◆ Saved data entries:

################

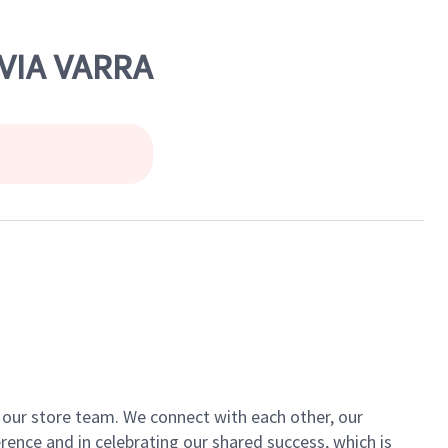
 VIA VARRA
of our store team. We connect with each other, our
ence and in celebrating our shared success, which is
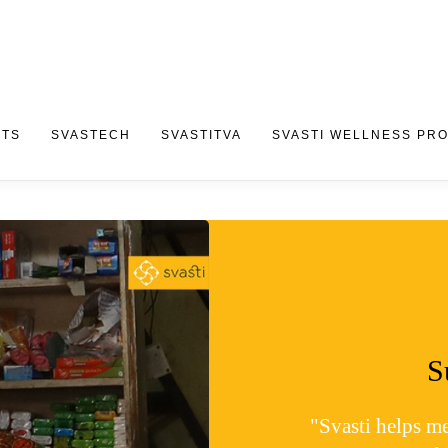
CTS
SVASTECH
SVASTITVA
SVASTI WELLNESS PR
S
"Svasti helps m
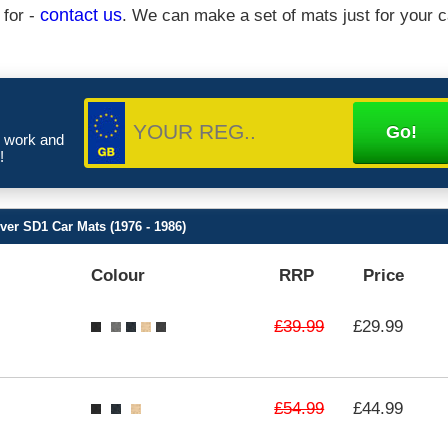
 for -
contact us
. We can make a set of mats just for your c
e work and
!
ver SD1 Car Mats (1976 - 1986)
Colour
RRP
Price
£39.99
£29.99
£54.99
£44.99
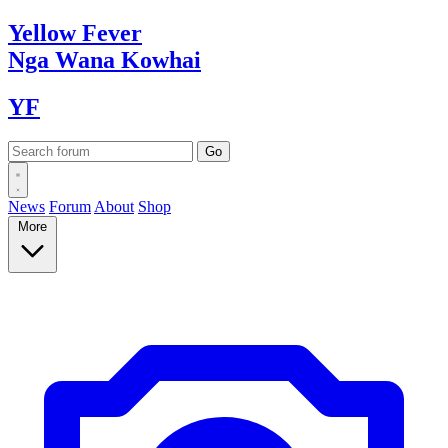
Yellow
Fever
Nga Wana
Kowhai
YF
News
Forum
About
Shop
More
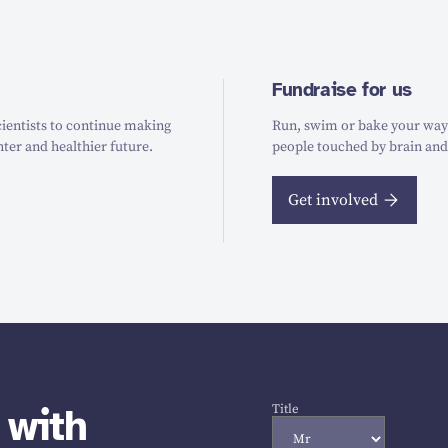
Fundraise for us
ientists to continue making
Run, swim or bake your way t
hter and healthier future.
people touched by brain and
Get involved
 with
Title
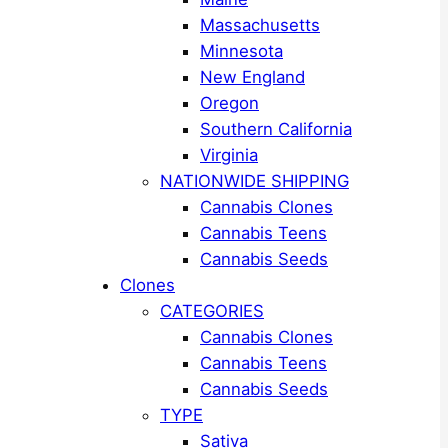
Massachusetts
Minnesota
New England
Oregon
Southern California
Virginia
NATIONWIDE SHIPPING
Cannabis Clones
Cannabis Teens
Cannabis Seeds
Clones
CATEGORIES
Cannabis Clones
Cannabis Teens
Cannabis Seeds
TYPE
Sativa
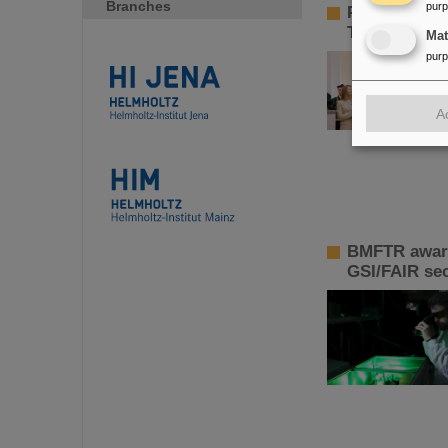
Branches
pur
Paolo Giubel
Technology
Ma
pur
A
BMFTR awards
GSI/FAIR sec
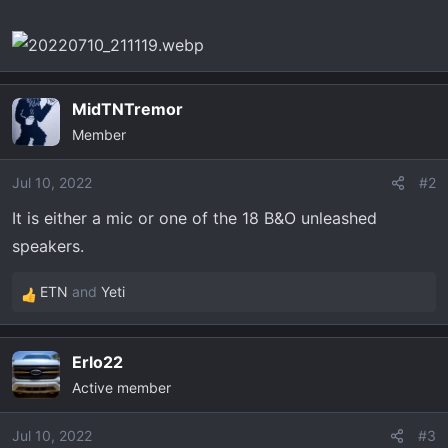
t
e
r
MidTNTremor
Member
Jul 10, 2022
#2
It is either a mic or one of the 18 B&O unleashed
speakers.
ETN
and
Yeti
R
e
a
Erlo22
c
Active member
t
i
o
Jul 10, 2022
#3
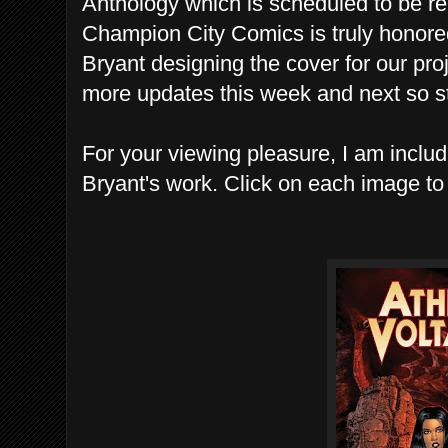
Anthology which is scheduled to be re
Champion City Comics is truly honored
Bryant designing the cover for our pro
more updates this week and next so s
For your viewing pleasure, I am incl
Bryant's work. Click on each image to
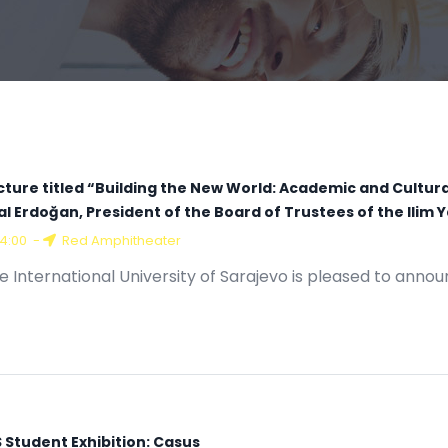
cture titled “Building the New World: Academic and Cultur
lal Erdoğan, President of the Board of Trustees of the Ili
14:00
-
Red Amphitheater
e International University of Sarajevo is pleased to annou
S Student Exhibition: Casus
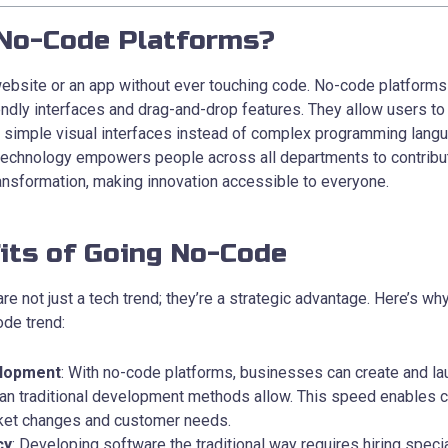
No-Code Platforms?
website or an app without ever touching code. No-code platform
endly interfaces and drag-and-drop features. They allow users to
h simple visual interfaces instead of complex programming lang
technology empowers people across all departments to contribut
ransformation, making innovation accessible to everyone.
its of Going No-Code
e not just a tech trend; they’re a strategic advantage. Here’s w
ode trend:
lopment
: With no-code platforms, businesses can create and la
han traditional development methods allow. This speed enables 
rket changes and customer needs.
cy
: Developing software the traditional way requires hiring spec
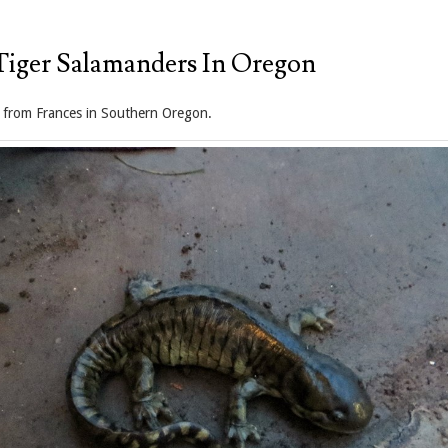
Tiger Salamanders In Oregon
 from Frances in Southern Oregon.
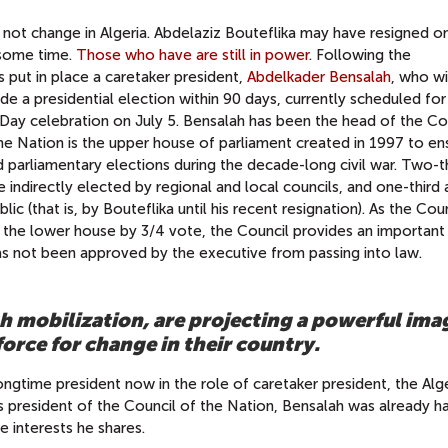
l not change in Algeria. Abdelaziz Bouteflika may have resigned on 
 some time.
Those who have are still in power
. Following the
es put in place a caretaker president,
Abdelkader Bensalah
, who wi
lude a presidential election within 90 days, currently scheduled for
Day celebration on July 5. Bensalah has been the head of the Co
he Nation is the upper house of parliament created in 1997 to en
ed parliamentary elections during the decade-long civil war. Two-t
indirectly elected by regional and local councils, and one-third 
c (that is, by Bouteflika until his recent resignation). As the Cou
 the lower house by 3/4 vote, the Council provides an important
 has not been approved by the executive from passing into law.
h mobilization, are projecting a powerful ima
orce for change in their country.
ongtime president now in the role of caretaker president, the Alg
As president of the Council of the Nation, Bensalah was already h
e interests he shares.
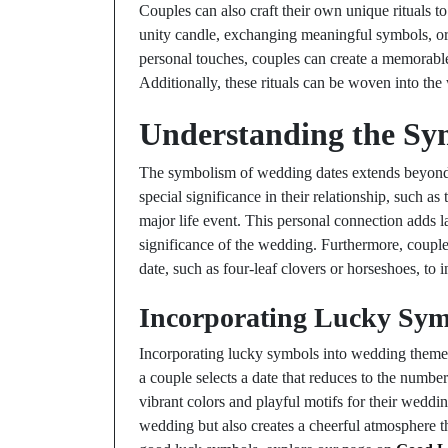
Couples can also craft their own unique rituals to 
unity candle, exchanging meaningful symbols, o
personal touches, couples can create a memorable 
Additionally, these rituals can be woven into t
Understanding the Sy
The symbolism of wedding dates extends beyond
special significance in their relationship, such as 
major life event. This personal connection adds l
significance of the wedding. Furthermore, couple
date, such as four-leaf clovers or horseshoes, to
Incorporating Lucky Sym
Incorporating lucky symbols into wedding themes c
a couple selects a date that reduces to the numbe
vibrant colors and playful motifs for their weddi
wedding but also creates a cheerful atmosphere th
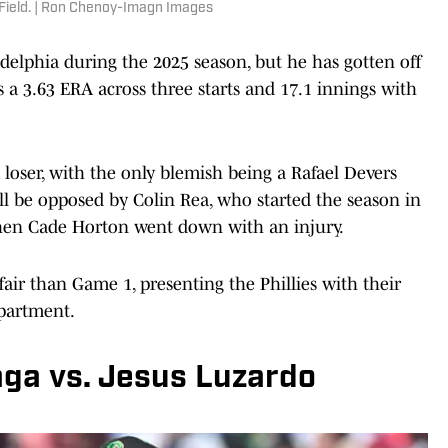
 Field. | Ron Chenoy-Imagn Images
delphia during the 2025 season, but he has gotten off
s a 3.63 ERA across three starts and 17.1 innings with
 loser, with the only blemish being a Rafael Devers
ll be opposed by Colin Rea, who started the season in
hen Cade Horton went down with an injury.
air than Game 1, presenting the Phillies with their
epartment.
ga vs. Jesus Luzardo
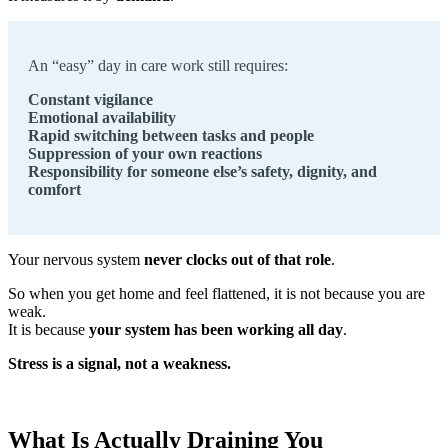
An “easy” day in care work still requires:
Constant vigilance
Emotional availability
Rapid switching between tasks and people
Suppression of your own reactions
Responsibility for someone else’s safety, dignity, and
comfort
Your nervous system
never clocks out of that role
.
So when you get home and feel flattened, it is not because you are
weak.
It is because
your system has been working all day
.
Stress is a signal, not a weakness.
What Is Actually Draining You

################

◆ Problem details:
Reproduce the text of all the records above line for line, leaving out the pictures.

◆ Answer area:
 VIA VARRA
of our store team. We connect with each other, our
ence and in celebrating our shared success, which is
CTS
SVASTECH
SVASTITVA
SVASTI WELLNESS PR
S
"Svasti helps m
 for -
contact us
. We can make a set of mats just for your c
e work and
!
ver SD1 Car Mats (1976 - 1986)
Colour
RRP
Price
£39.99
£29.99
£54.99
£44.99
Yellow
Fever
Nga Wana
Kowhai
YF
News
Forum
About
Shop
More
Fundraise for us
ientists to continue making
Run, swim or bake your way t
hter and healthier future.
people touched by brain and
Get involved
 with
Title
Massachusetts
Minnesota
New England
Oregon
Southern California
Virginia
NATIONWIDE SHIPPING
Cannabis Clones
Cannabis Teens
Cannabis Seeds
Clones
CATEGORIES
Cannabis Clones
Cannabis Teens
Cannabis Seeds
TYPE
Sativa
Branches
pur
Paolo Giubel
Technology
Ma
pur
A
BMFTR awards
GSI/FAIR sec
t
e
r
MidTNTremor
Member
Jul 10, 2022
#2
It is either a mic or one of the 18 B&O unleashed
speakers.
ETN
and
Yeti
R
e
a
Erlo22
c
Active member
t
i
o
Jul 10, 2022
#3
Anthology which is scheduled to be re
Champion City Comics is truly honored
Bryant designing the cover for our pro
more updates this week and next so s
For your viewing pleasure, I am incl
Bryant's work. Click on each image to
cture titled “Building the New World: Academic and Cultur
lal Erdoğan, President of the Board of Trustees of the Ili
14:00
-
Red Amphitheater
e International University of Sarajevo is pleased to annou
S Student Exhibition: Casus
No-Code Platforms?
website or an app without ever touching code. No-code platform
endly interfaces and drag-and-drop features. They allow users to
h simple visual interfaces instead of complex programming lang
technology empowers people across all departments to contribut
ransformation, making innovation accessible to everyone.
its of Going No-Code
e not just a tech trend; they’re a strategic advantage. Here’s w
ode trend:
lopment
: With no-code platforms, businesses can create and la
han traditional development methods allow. This speed enables 
rket changes and customer needs.
cy
: Developing software the traditional way requires hiring spec
Tiger Salamanders In Oregon
 from Frances in Southern Oregon.
l not change in Algeria. Abdelaziz Bouteflika may have resigned on 
 some time.
Those who have are still in power
. Following the
es put in place a caretaker president,
Abdelkader Bensalah
, who wi
lude a presidential election within 90 days, currently scheduled for
Day celebration on July 5. Bensalah has been the head of the Co
he Nation is the upper house of parliament created in 1997 to en
ed parliamentary elections during the decade-long civil war. Two-t
indirectly elected by regional and local councils, and one-third 
c (that is, by Bouteflika until his recent resignation). As the Cou
 the lower house by 3/4 vote, the Council provides an important
 has not been approved by the executive from passing into law.
h mobilization, are projecting a powerful ima
orce for change in their country.
ongtime president now in the role of caretaker president, the Alg
As president of the Council of the Nation, Bensalah was already h
e interests he shares.
Couples can also craft their own unique rituals to 
unity candle, exchanging meaningful symbols, o
personal touches, couples can create a memorable 
Additionally, these rituals can be woven into t
Understanding the Sy
The symbolism of wedding dates extends beyond
special significance in their relationship, such as 
major life event. This personal connection adds l
significance of the wedding. Furthermore, couple
date, such as four-leaf clovers or horseshoes, to
Incorporating Lucky Sym
Incorporating lucky symbols into wedding themes c
a couple selects a date that reduces to the numbe
vibrant colors and playful motifs for their weddi
wedding but also creates a cheerful atmosphere th
 Field. | Ron Chenoy-Imagn Images
delphia during the 2025 season, but he has gotten off
s a 3.63 ERA across three starts and 17.1 innings with
 loser, with the only blemish being a Rafael Devers
ll be opposed by Colin Rea, who started the season in
hen Cade Horton went down with an injury.
air than Game 1, presenting the Phillies with their
epartment.
ga vs. Jesus Luzardo
An “easy” day in care work still requires:
Constant vigilance
Emotional availability
Rapid switching between tasks and people
Suppression of your own reactions
Responsibility for someone else’s safety, dignity, and
comfort
Your nervous system
never clocks out of that role
.
So when you get home and feel flattened, it is not because you are
weak.
It is because
your system has been working all day
.
Stress is a signal, not a weakness.
What Is Actually Draining You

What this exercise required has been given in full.